Il rock‘n’roll è proibito in Iran. Non sembra cambiato quasi niente da quando, negli anni Settanta, Marjane Satrapi, ancora bambina e prima di rifugiarsi in Europa, doveva ricorrere al mercato nero per procurarsi un disco degli Abba (Persepolis, ed. Lizard). Anzi, chi viene sorpreso a suonare musica illegale e ritenuta diabolica finisce direttamente in carcere. Le band «carbonare» allora si ritrovano nelle cantine lontane da tutti, in attesa che il vicino delatore esca di casa. Suonano sui tetti dei palazzi, spesso ancora in costruzione. Si uniscono persino nella campagna più distante, a fare hard rock in una stalla melmosa tra puzza di letame e mucche che guardano perplesse.

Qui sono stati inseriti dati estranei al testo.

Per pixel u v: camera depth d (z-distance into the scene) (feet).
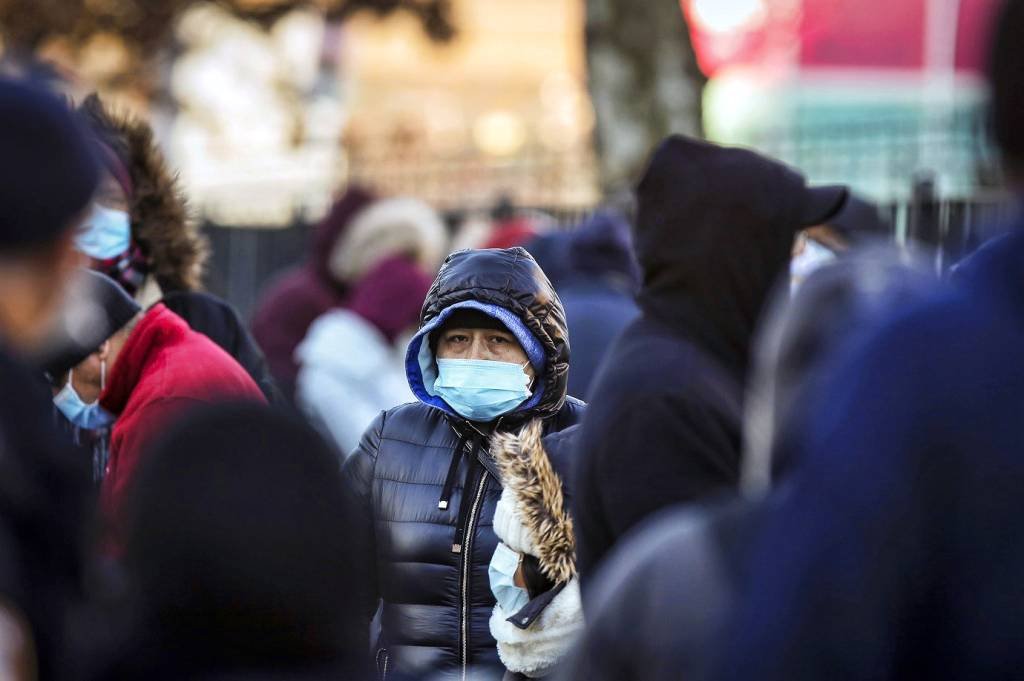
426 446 34.35
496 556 32.55
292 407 18.21
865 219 39.88
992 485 15.01
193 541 16.81
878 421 15.30
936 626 15.19
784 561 15.46
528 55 240.73
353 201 67.77
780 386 18.43
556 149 112.57
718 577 17.88
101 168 21.15
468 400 33.58
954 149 75.05
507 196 103.04
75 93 41.09
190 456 17.13
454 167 111.45
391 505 33.96
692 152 28.32
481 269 34.04
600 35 103.09
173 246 40.60
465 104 232.32
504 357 34.06
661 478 25.98
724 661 15.83
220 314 41.60
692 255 27.73
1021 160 16.06
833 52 104.01
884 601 15.03
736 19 113.19
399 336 63.57
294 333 67.46
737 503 18.51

Bahman Ghobadi (autore di Il tempo dei cavalli ubriachi) inquadra due giovani musicisti indie rock, appena usciti di prigione dopo essere stati trovati a suonare. Uno dei due ha l’aggravante di essere femmina. La coppia tenta di formare una nuova band clandestina, sognando l’Europa.
Ghobadi registra un bellissimo documento sul desiderio di libertà, racconta la realtà attraverso la fiction audiovisiva: unisce videoclip a frammenti di cronaca e, benché gli attori protagonisti spesso siano giovani che interpretano le proprie esperienze, c’è una sceneggiatura definita. Mette a fuoco tutti i paradossi più atroci con cui devono combattere i ragazzi di Teheran, l’amore-odio per la propria terra e l’impossibilità di restarci senza snaturare la propria identità. Dà forma di «cinema» alle tracce reali e potenti lasciate dalle band iraniane che immaginano la libertà e suonano i generi più diversi dal folk all’hard rock, dall’indie all’hip-hop. Emergono così tutte le declinazioni dell’assenza di libertà.

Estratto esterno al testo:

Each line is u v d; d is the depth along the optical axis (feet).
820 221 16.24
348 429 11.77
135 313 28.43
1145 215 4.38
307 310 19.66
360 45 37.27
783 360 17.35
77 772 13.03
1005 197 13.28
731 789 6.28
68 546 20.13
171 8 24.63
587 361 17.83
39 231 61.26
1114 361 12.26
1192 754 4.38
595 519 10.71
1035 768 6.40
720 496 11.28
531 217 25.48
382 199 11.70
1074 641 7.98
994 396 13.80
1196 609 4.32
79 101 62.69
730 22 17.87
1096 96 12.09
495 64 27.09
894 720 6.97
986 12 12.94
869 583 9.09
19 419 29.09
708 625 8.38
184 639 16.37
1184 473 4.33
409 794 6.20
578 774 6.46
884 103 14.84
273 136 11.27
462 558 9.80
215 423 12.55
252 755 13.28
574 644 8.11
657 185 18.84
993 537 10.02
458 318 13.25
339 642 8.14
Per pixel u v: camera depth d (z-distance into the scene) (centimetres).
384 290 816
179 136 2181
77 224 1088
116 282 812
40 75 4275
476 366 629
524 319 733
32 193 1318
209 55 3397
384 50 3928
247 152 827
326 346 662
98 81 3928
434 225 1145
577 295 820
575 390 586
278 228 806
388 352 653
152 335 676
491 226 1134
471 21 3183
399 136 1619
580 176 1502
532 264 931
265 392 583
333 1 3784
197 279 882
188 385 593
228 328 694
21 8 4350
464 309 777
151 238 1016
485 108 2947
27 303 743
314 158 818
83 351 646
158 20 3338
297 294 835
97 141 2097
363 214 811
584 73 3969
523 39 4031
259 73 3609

Brevi canzoni e piccoli videoclip sull’Iran di oggi che differisce di poco da quello di ieri. I rocker suonano nell’ombra, cercando di non fare troppo rumore. I rapper sfogano i propri versi di rabbiosa poesia dentro un palazzo in costruzione senza che possa sentirli nessuno. Eppure la musica e le parole circolano in rete, si muovono grazie agli scambi di cd tra amici, alle feste clandestine, e raggiungono una gran numero di persone, nonostante il regime di Ahmadinejad e le sue prove di forza.

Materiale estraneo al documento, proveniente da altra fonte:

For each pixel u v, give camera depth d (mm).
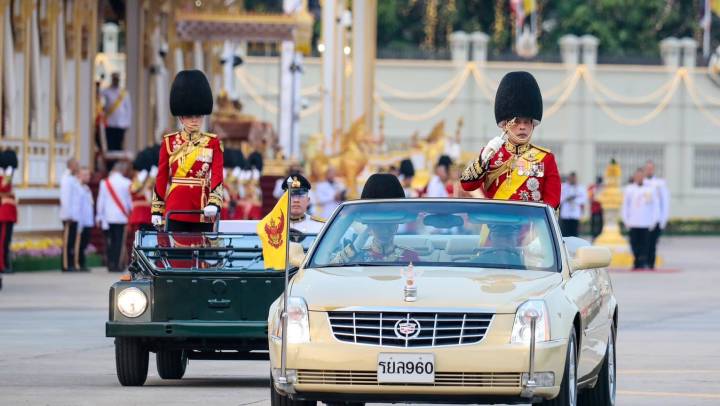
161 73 170375
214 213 60938
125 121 156875
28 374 59656
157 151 130500
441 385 41031
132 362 55281
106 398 51719
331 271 44719
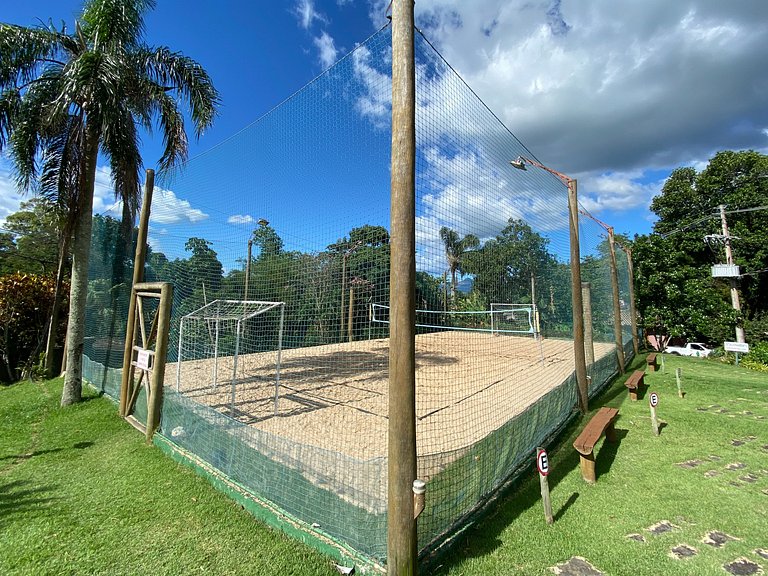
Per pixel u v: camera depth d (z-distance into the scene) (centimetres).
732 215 2120
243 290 735
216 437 376
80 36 729
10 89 681
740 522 301
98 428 526
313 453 294
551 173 635
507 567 246
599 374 760
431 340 1316
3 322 1134
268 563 246
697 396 713
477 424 535
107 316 874
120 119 668
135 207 805
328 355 1067
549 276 761
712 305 1617
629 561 254
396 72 240
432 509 260
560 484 367
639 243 1677
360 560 238
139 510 313
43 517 304
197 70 776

Le scene hard rock suonate in mezzo al letame spesso provocano nello spettatore sorrisi a denti stretti: l’elemento di commedia dell’assurdo nasce da una tragedia troppo presente. Premiato lo scorso anno a Cannes, distribuito da Bim, è arrivato in aprile nelle sale italiane. Il titolo allude al divieto di portare cani e gatti al di fuori dalle proprie case, con chiaro riferimento alla musica dei protagonisti. Nessuno può essere libero e randagio, molto difficile trovare il proprio posto nell’Iran di oggi.